■ Exercise inputs
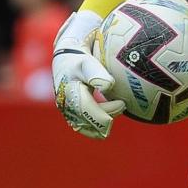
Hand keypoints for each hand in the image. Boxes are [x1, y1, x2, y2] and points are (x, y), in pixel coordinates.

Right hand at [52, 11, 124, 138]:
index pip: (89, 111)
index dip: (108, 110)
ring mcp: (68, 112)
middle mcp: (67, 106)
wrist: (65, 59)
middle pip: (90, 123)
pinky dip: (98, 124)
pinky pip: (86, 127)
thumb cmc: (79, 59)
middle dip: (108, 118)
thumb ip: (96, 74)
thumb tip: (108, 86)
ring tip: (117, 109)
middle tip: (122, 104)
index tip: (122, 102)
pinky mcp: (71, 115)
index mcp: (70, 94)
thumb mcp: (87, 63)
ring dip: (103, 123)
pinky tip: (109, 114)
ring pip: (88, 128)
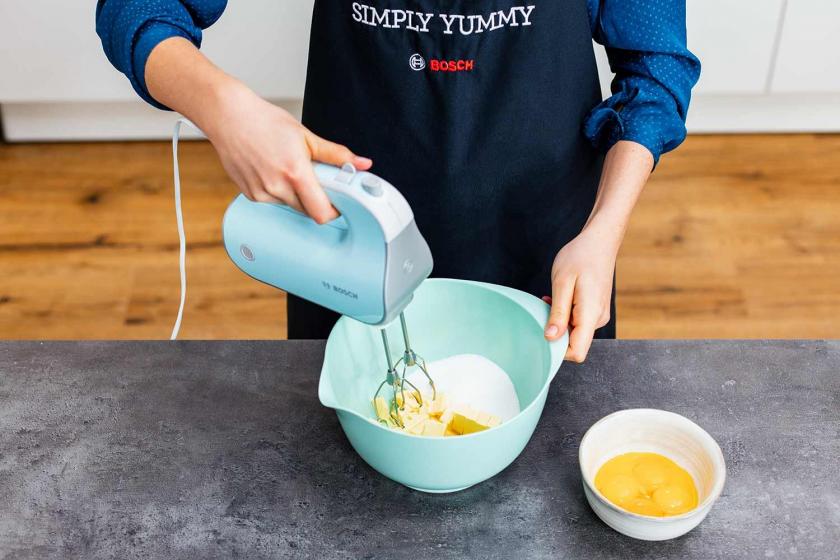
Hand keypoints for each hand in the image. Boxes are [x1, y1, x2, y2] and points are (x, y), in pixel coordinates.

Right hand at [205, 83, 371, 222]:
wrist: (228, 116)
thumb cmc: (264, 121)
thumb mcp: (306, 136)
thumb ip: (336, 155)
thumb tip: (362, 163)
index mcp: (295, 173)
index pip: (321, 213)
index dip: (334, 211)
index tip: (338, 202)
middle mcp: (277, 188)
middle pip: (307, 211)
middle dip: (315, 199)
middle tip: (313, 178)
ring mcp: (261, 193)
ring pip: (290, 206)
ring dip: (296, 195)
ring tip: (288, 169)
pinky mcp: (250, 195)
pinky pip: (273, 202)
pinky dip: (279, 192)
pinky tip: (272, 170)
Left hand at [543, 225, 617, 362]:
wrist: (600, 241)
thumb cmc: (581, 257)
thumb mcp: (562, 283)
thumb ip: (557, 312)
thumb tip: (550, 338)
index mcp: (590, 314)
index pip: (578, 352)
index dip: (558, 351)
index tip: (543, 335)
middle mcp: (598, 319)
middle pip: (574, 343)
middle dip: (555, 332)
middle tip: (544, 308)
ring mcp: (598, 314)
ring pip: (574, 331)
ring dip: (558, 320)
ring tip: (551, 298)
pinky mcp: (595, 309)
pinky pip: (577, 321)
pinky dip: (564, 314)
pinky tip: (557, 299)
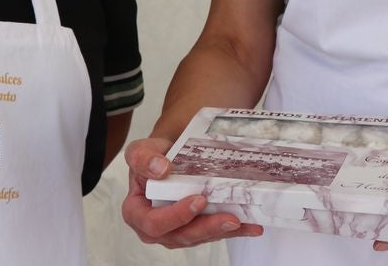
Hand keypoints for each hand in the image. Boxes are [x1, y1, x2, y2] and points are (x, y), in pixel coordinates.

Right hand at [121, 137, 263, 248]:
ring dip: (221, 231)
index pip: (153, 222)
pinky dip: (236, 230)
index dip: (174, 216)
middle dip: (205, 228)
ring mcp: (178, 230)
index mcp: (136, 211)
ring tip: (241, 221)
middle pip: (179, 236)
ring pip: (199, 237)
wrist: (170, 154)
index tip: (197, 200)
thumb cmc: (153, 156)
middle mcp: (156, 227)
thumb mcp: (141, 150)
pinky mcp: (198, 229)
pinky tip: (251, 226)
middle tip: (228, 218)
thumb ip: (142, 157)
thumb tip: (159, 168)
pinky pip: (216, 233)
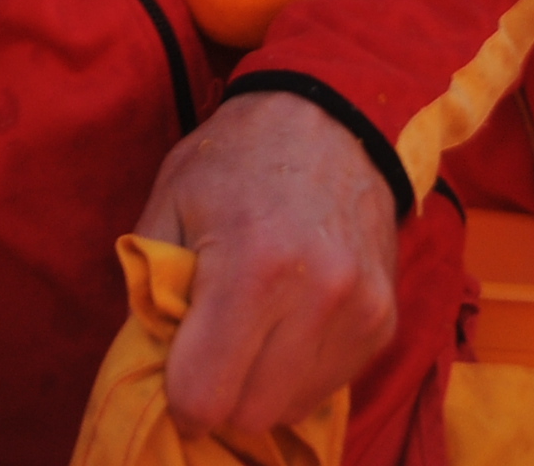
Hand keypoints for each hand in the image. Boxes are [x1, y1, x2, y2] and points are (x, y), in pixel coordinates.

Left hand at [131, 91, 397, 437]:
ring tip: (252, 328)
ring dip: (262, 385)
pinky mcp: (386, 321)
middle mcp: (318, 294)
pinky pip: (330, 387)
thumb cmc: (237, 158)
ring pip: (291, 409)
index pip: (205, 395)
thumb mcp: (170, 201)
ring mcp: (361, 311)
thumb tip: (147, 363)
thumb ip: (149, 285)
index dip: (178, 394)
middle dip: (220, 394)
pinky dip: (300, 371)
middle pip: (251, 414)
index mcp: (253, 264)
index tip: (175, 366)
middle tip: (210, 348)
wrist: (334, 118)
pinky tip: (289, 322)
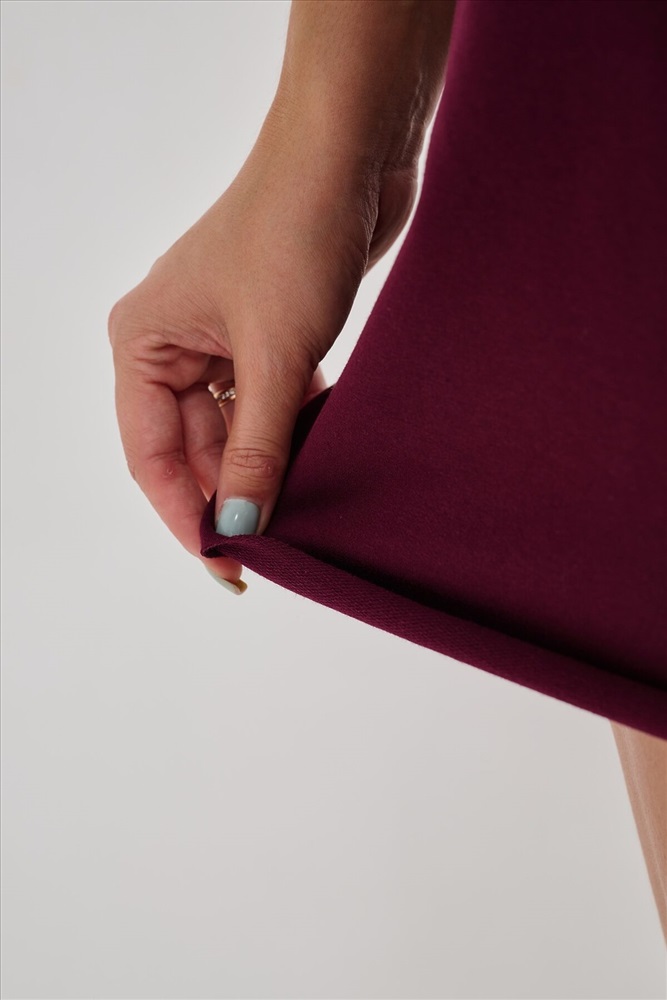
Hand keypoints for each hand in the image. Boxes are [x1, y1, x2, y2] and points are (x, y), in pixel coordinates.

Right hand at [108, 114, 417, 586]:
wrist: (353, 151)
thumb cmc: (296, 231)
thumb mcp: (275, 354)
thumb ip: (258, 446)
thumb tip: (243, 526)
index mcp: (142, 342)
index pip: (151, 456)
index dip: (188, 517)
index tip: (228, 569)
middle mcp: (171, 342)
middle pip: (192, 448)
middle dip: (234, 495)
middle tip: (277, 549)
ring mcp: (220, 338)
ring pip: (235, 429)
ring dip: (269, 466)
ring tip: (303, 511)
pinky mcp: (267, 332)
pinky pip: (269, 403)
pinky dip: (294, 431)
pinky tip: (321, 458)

■ Task to carry out
Leave out the images and repeat the rest of the data word for word.

■ Exercise answer
Hand keypoints for each hand in the image. Boxes are [x1, y1, x2, y2] and points are (x, y), in pixel coordinates.

Right hand at [52, 11, 124, 138]:
index pip: (89, 111)
index dip: (108, 110)
ring mcp: (68, 112)
middle mcp: (67, 106)
wrist: (65, 59)
middle pip: (90, 123)
pinky dip: (98, 124)
pinky pip: (86, 127)
thumb cmc: (79, 59)
middle dip: (108, 118)
thumb ip: (96, 74)
thumb tip: (108, 86)
ring tip: (117, 109)
middle tip: (122, 104)
index tip: (122, 102)
pinky mcp: (71, 115)
index mcp: (70, 94)
thumb mcp: (87, 63)
ring dip: (103, 123)
pinky tip: (109, 114)
ring pip: (88, 128)
Hand keypoints for each hand in the image. Boxes are [x1, y1, x2, y2] and points are (x, y), in pixel coordinates.

Right hand at [205, 83, 371, 222]:
wrist: (228, 116)
thumb cmc: (264, 121)
thumb mcp: (306, 136)
thumb ip: (336, 155)
thumb tip: (362, 163)
index mcp: (295, 173)
index pip: (321, 213)
index dip: (334, 211)
index tip: (338, 202)
middle mcp: (277, 188)
middle pip: (307, 211)
middle dip: (315, 199)
middle tip: (313, 178)
ring mcp: (261, 193)
ring pip: (290, 206)
ring dip: (296, 195)
ring tip: (288, 169)
pinky mcp: (250, 195)
pinky pip: (273, 202)
pinky dip: (279, 192)
pinky tip: (272, 170)
Left hand at [543, 225, 617, 362]:
wrist: (600, 241)
thumb cmc: (581, 257)
thumb mcp: (562, 283)
thumb ip: (557, 312)
thumb tip: (550, 338)
index mcp: (590, 314)
index pip: (578, 352)
index dip: (558, 351)
index tip: (543, 335)
middle mcp: (598, 319)
middle pip: (574, 343)
middle dip: (555, 332)
middle tip: (544, 308)
ring mcp: (598, 314)
ring pip: (574, 331)
ring dip: (558, 320)
ring tip: (551, 298)
pinky mcp: (595, 309)
pinky pip: (577, 321)
pinky dip: (564, 314)
pinky tip: (557, 299)
Hand keypoints for each hand in the image. Boxes are [x1, y1, x2, y2] and points are (x, y), in pixel coordinates.

Right hand at [121, 137, 263, 248]:
ring dip: (221, 231)
index pip: (153, 222)
pinky dip: (236, 230)
index dip: (174, 216)
middle dip: (205, 228)
ring mcp: (178, 230)
index mcp: (136, 211)
ring tip: (241, 221)
middle pip: (179, 236)
ring pip: (199, 237)
wrist: (170, 154)
index tip: (197, 200)
thumb cmc: (153, 156)
middle mcp: (156, 227)
thumb mcp: (141, 150)
pinky mcp: (198, 229)
pinky tip: (251, 226)
middle tip: (228, 218)
thumb ip: (142, 157)
thumb tip: (159, 168)
pinky pip: (216, 233)
Hand keypoints for each hand in the image. Boxes are [x1, y1, x2, y2] and points are (x, y), in pixel coordinates.

Left hand at [131, 91, 397, 437]:
ring tip: (252, 328)
ring dip: (262, 385)
pinky mcp: (386, 321)
middle mcp: (318, 294)
pinky pip: (330, 387)
thumb cmc: (237, 158)
ring pip: (291, 409)
index pip: (205, 395)
thumb mcp: (170, 201)
ring mcp: (361, 311)
thumb tip: (147, 363)
thumb ip: (149, 285)
index dip: (178, 394)
middle dip: (220, 394)
pinky dip: (300, 371)
middle pip: (251, 414)
index mcp: (253, 264)
index tip: (175, 366)
middle tip: (210, 348)
wrist: (334, 118)
pinky tip: (289, 322)
Hand keypoints for each hand in the image. Boxes are [x1, y1, x2, y2] and points are (x, y), in pixel coordinates.

Right hand at [108, 114, 417, 586]:
wrist: (353, 151)
thumb cmc: (296, 231)
thumb mcp: (275, 354)
thumb ip: (258, 446)
thumb tip: (243, 526)
index mcp: (142, 342)
index pip: (151, 456)
index dip: (188, 517)
index tip: (228, 569)
middle mcp: (171, 342)
middle pip: (192, 448)
middle dip: (234, 495)
middle tip: (277, 549)
ring mcp: (220, 338)
ring pip: (235, 429)
ring dip: (269, 466)
ring tip: (303, 511)
pinky mcp: (267, 332)
pinky pip: (269, 403)
pinky dip: (294, 431)
pinky tip: (321, 458)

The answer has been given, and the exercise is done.